▶ _BRANO DI RIFERIMENTO_
Svolta nelle indagini sulla tragedia di Napoli
Napoli - Un tubo spezzato nel punto di una saldatura e una serie di perni forse serrati in modo inadeguato: è su questi due elementi tecnici che si concentra la prima vera svolta nell’inchiesta sulla tragedia avvenuta il 25 luglio scorso al Rione Alto di Napoli, dove tre operai hanno perso la vita precipitando da un ponteggio montacarichi crollato al sesto piano di una palazzina in via San Giacomo dei Capri.
Le verifiche tecniche irripetibili ordinate dalla Procura di Napoli sono iniziate questa mattina, alla presenza dei consulenti delle parti coinvolte e degli avvocati difensori degli indagati.
Sotto osservazione c'è un tubo di sezione diversa rispetto agli altri, spezzato nel punto in cui è visibile una saldatura. Una anomalia che potrebbe rivelarsi determinante nel ricostruire le cause del cedimento strutturale. Al vaglio anche le condizioni e il corretto serraggio dei perni che dovevano garantire la stabilità del montacarichi.

▶ _DATI FORNITI_

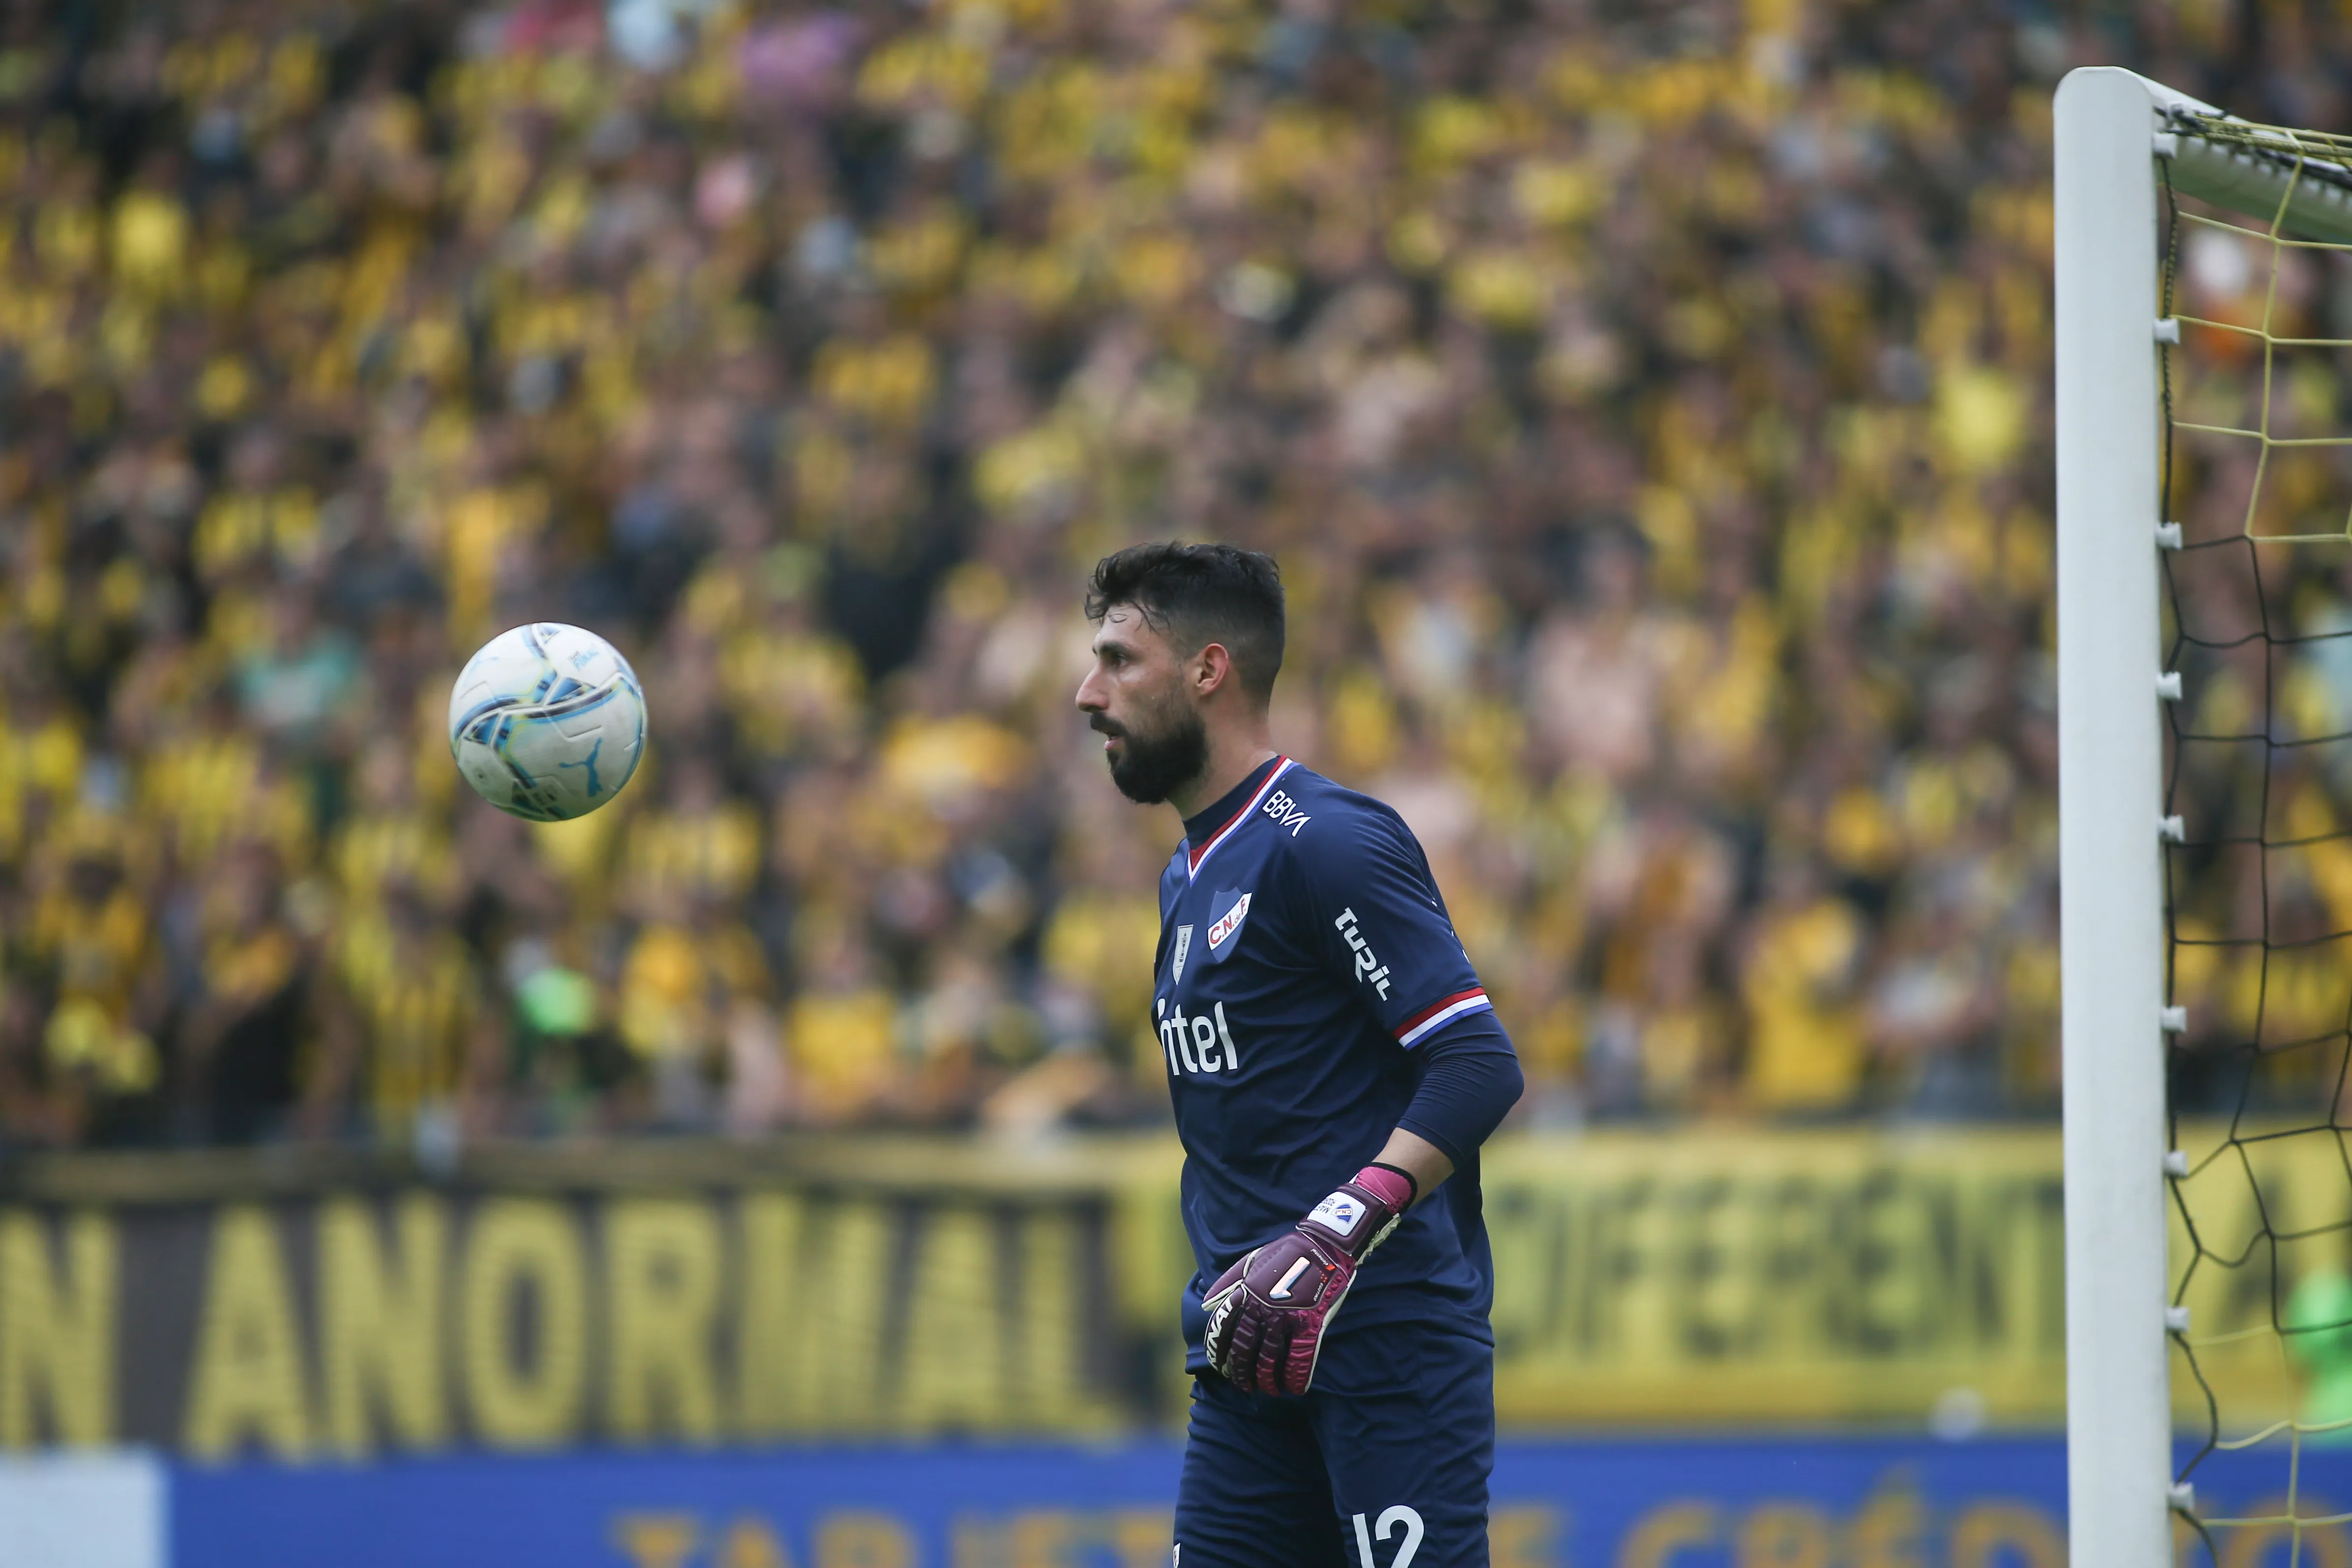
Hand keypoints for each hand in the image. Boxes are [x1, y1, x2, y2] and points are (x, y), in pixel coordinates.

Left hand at [1201, 1164, 1414, 1395]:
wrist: (1322, 1245)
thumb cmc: (1286, 1253)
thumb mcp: (1250, 1261)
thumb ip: (1228, 1283)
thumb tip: (1206, 1304)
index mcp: (1245, 1294)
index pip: (1224, 1330)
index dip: (1219, 1352)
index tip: (1220, 1367)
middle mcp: (1261, 1308)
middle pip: (1245, 1349)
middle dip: (1241, 1372)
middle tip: (1243, 1385)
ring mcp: (1285, 1317)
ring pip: (1269, 1358)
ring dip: (1266, 1380)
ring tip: (1267, 1390)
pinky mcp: (1310, 1323)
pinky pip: (1299, 1358)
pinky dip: (1295, 1376)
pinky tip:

▶ _ESERCIZI_
1) Ripeti, per favore, la parte del brano sul crollo di Napoli che va da "Le verifiche tecniche" fino a "stabilità del montacarichi." compreso.
2) Rispondi in breve a queste domande sul brano del crollo di Napoli:
(a) In quale giorno è avvenuta la tragedia?
(b) Chi ha ordinato le verifiche tecniche irripetibili?
(c) In che cosa il tubo sotto osservazione è diverso dagli altri?
Il materiale riportato non ha legami con il brano.

▶ _RISPOSTE NUMERATE_
1)
Le verifiche tecniche irripetibili ordinate dalla Procura di Napoli sono iniziate questa mattina, alla presenza dei consulenti delle parti coinvolte e degli avvocati difensori degli indagati.
Sotto osservazione c'è un tubo di sezione diversa rispetto agli altri, spezzato nel punto in cui è visibile una saldatura. Una anomalia che potrebbe rivelarsi determinante nel ricostruire le cause del cedimento strutturale. Al vaglio anche le condizioni e il corretto serraggio dei perni che dovevano garantire la stabilità del montacarichi.

2)
(a) Il 25 luglio.
(b) La Procura di Napoli.
(c) Ha una sezione diversa.